(Task brief): Print the text that accompanies each of the records below, line for line and unchanged, and leave the pictures out.

=-=-=

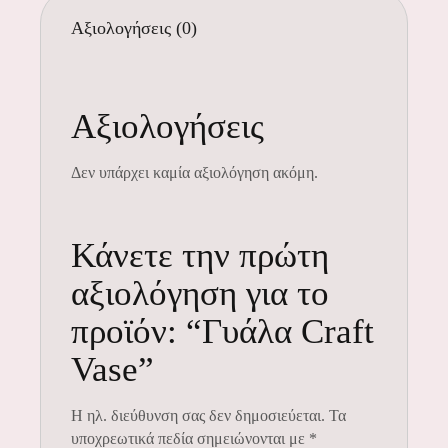
Αξιολογήσεις (0)
Αξιολογήσεις
Δεν υπάρχει καμία αξιολόγηση ακόμη.
Κάνετε την πρώτη
αξιολόγηση για το
προϊόν: “Γυάλα Craft
Vase”
Η ηλ. διεύθυνση σας δεν δημοσιεύεται.
Τα
υποχρεωτικά πεδία σημειώνονται με
*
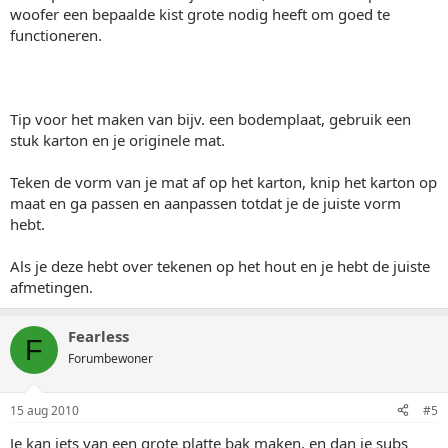
woofer een bepaalde kist grote nodig heeft om goed te
functioneren.
Tip voor het maken van bijv. een bodemplaat, gebruik een
stuk karton en je originele mat.
Teken de vorm van je mat af op het karton, knip het karton op
maat en ga passen en aanpassen totdat je de juiste vorm
hebt.
Als je deze hebt over tekenen op het hout en je hebt de juiste
afmetingen.
Fearless
F
Forumbewoner
15 aug 2010
#5
Je kan iets van een grote platte bak maken, en dan je subs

=-=-=

(Answer to the exercise):
Αξιολογήσεις (0)
Αξιολογήσεις
Δεν υπάρχει καμία αξιολόγηση ακόμη.
Κάνετε την πρώτη
αξιολόγηση για το
προϊόν: “Γυάλα Craft
Vase”
Η ηλ. διεύθυνση σας δεν δημοσιεύεται.
Τα
υποχρεωτικά πεδία σημειώνονται με
*
woofer een bepaalde kist grote nodig heeft om goed te
functioneren.
Tip voor het maken van bijv. een bodemplaat, gebruik een
stuk karton en je originele mat.
Teken de vorm van je mat af op het karton, knip het karton op
maat en ga passen en aanpassen totdat je de juiste vorm
hebt.
Als je deze hebt over tekenen op het hout en je hebt de juiste
afmetingen.
Fearless
F
Forumbewoner
15 aug 2010
#5
Je kan iets van een grote platte bak maken, en dan je subs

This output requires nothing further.